*Try it*. Look for the line with "Figure 3. Benefits of Aggregation strategy." in the data below, then reproduce word for word that line and every line after it. Leave out all pictures and add nothing.

START Source records

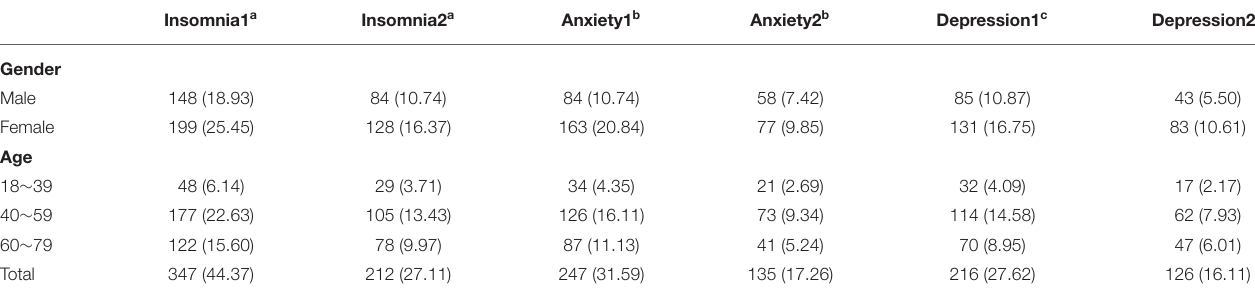
TABLE 2 | Prevalence (%) of insomnia, anxiety, and depressive symptoms among the discharged COVID-19 patients across gender and age groups. Insomnia1 a Insomnia2 a Anxiety1 b Anxiety2 b Depression1 c Depression2 c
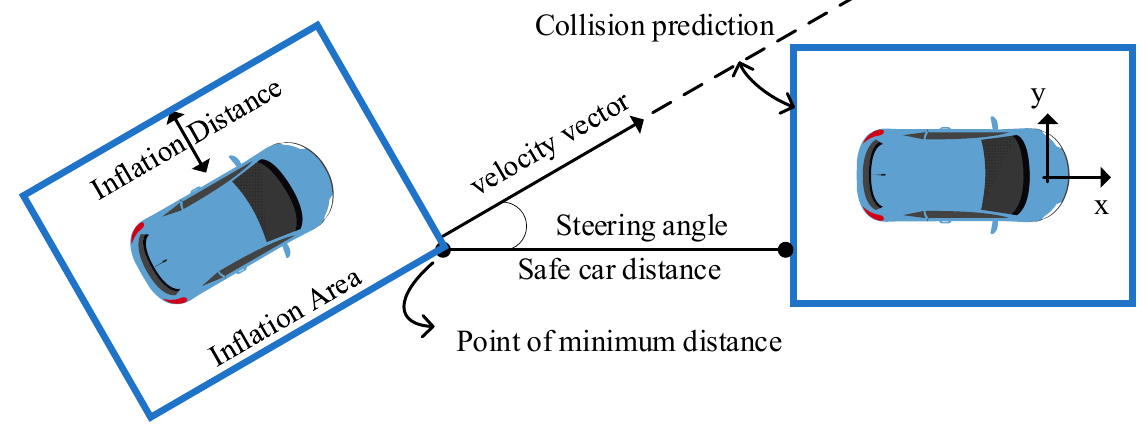
Figure 6. Distance and steering model.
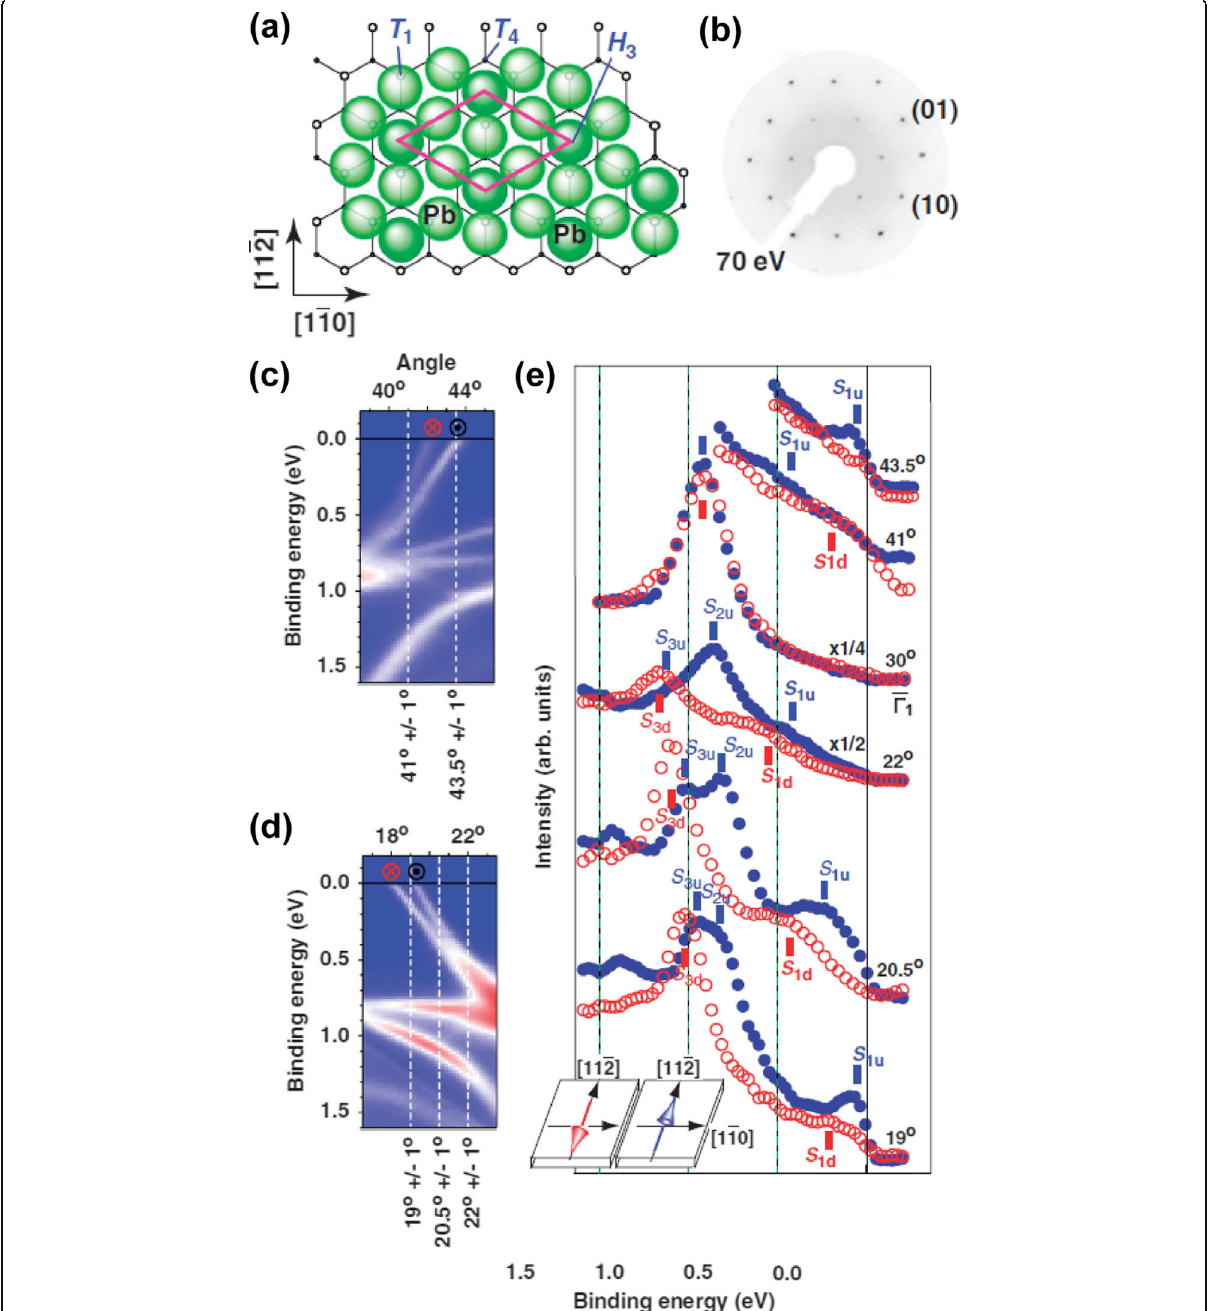
Fig. 3 Crystalline and electronic structures of Ge(111)- β ( √ 3 × √ 3)-Pb. a Atomic structure model. b Low energy electron diffraction (LEED) pattern. c , d Spin-unpolarized ARPES spectra. e Spin-resolved ARPES spectra measured at several selected angles. Reprinted by permission from Macmillan Publishers Ltd.: K. Yaji, et al. Nat. Commun. 1 , 17 (2010) [28], copyright 2010.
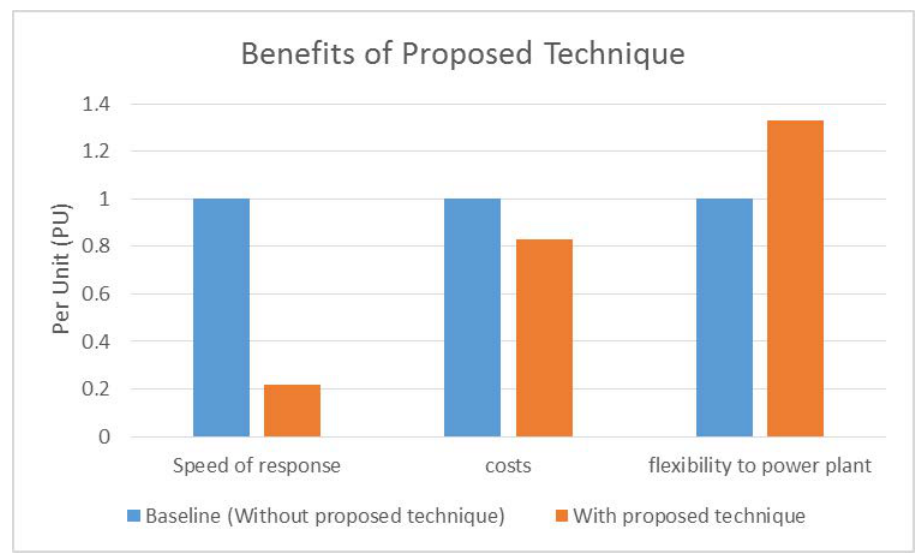
Figure 3. Benefits of Aggregation strategy.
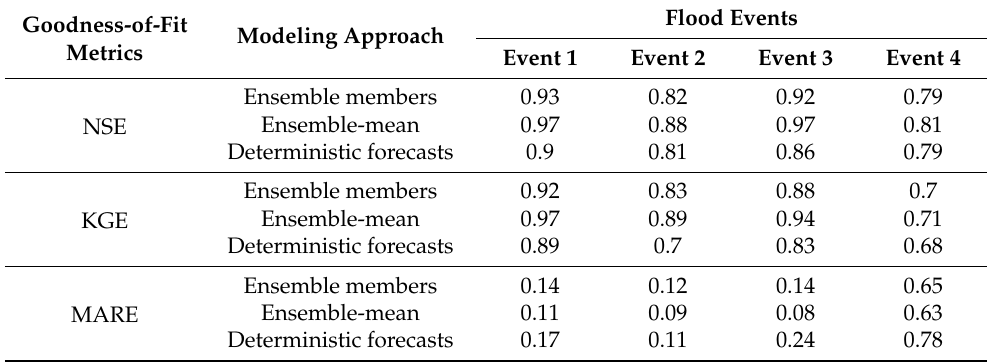
Table 11. The goodness-of-fit metrics used for the HBV model to simulate ensemble reservoir inflow in the calibration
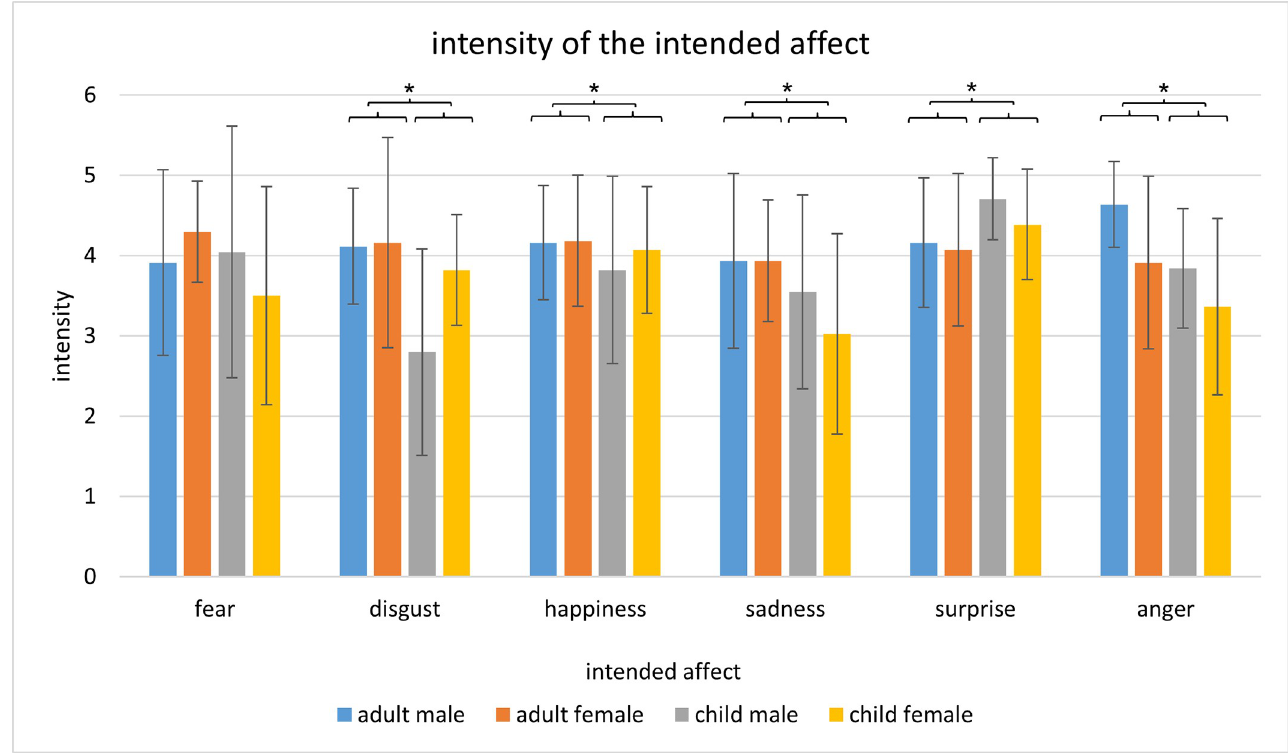
Fig 4. Mean intensity of the intended affect for adults’ and children’s affect expressive faces. The error bars represent the standard deviation. Significant post hoc tests of adults’ and children’s faces (not seperated per sex) are presented as following � < .05.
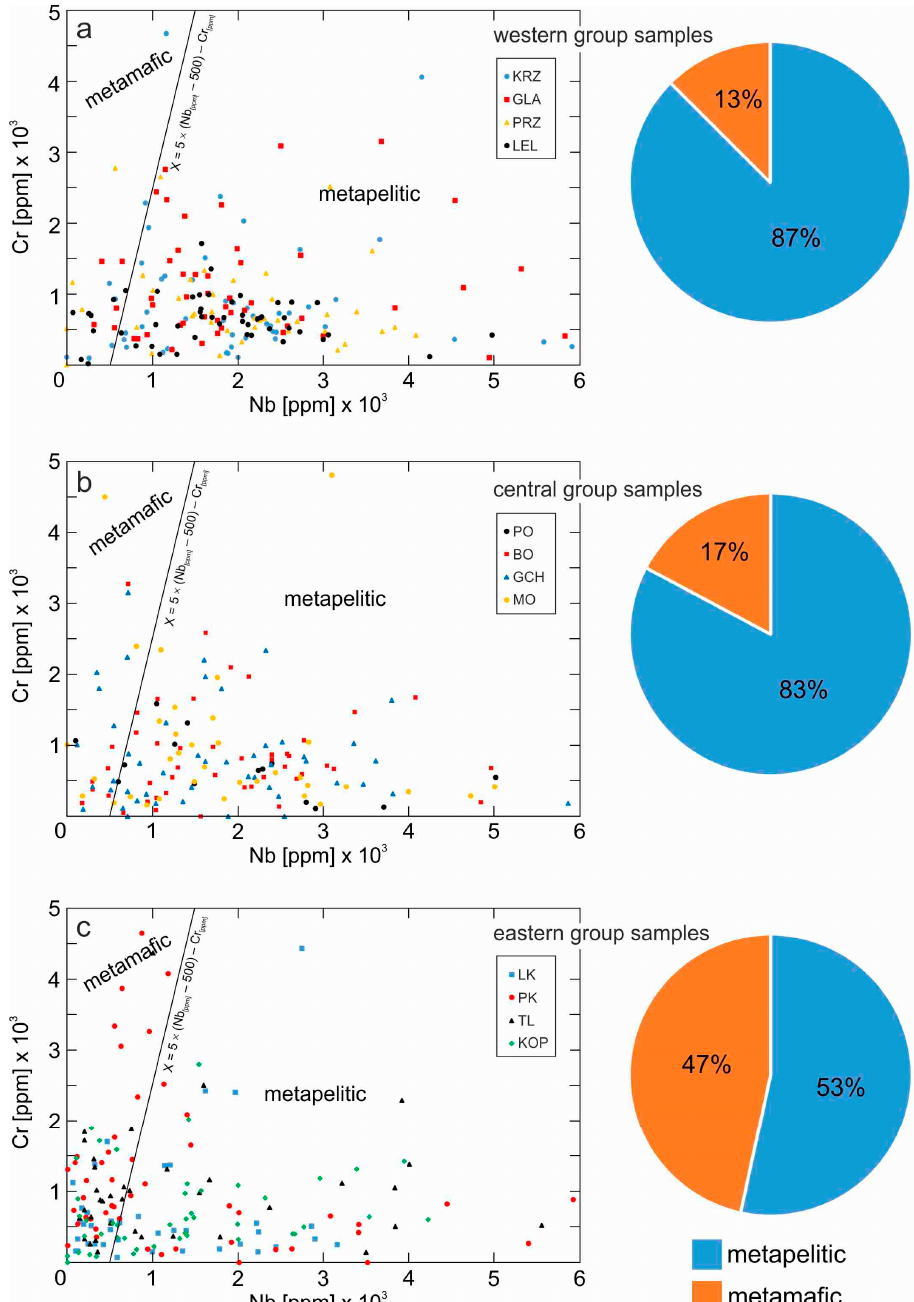
Figure 7. Cr-Nb plots showing contrasting rutile provenance and pie charts of relative abundance of metamafic and metapelitic rutiles in the distinguished western ( a ), central ( b ), and eastern ( c ) groups. Discrimination of metamafic and metapelitic rutile is based on [47]. Details of sample abbreviations and localization are provided in Table 1.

END Source records

*Solution*.
Figure 3. Benefits of Aggregation strategy.
Table 11. The goodness-of-fit metrics used for the HBV model to simulate ensemble reservoir inflow in the calibration
Fig 4. Mean intensity of the intended affect for adults’ and children’s affect expressive faces. The error bars represent the standard deviation. Significant post hoc tests of adults’ and children’s faces (not seperated per sex) are presented as following � < .05.
Figure 7. Cr-Nb plots showing contrasting rutile provenance and pie charts of relative abundance of metamafic and metapelitic rutiles in the distinguished western ( a ), central ( b ), and eastern ( c ) groups. Discrimination of metamafic and metapelitic rutile is based on [47]. Details of sample abbreviations and localization are provided in Table 1.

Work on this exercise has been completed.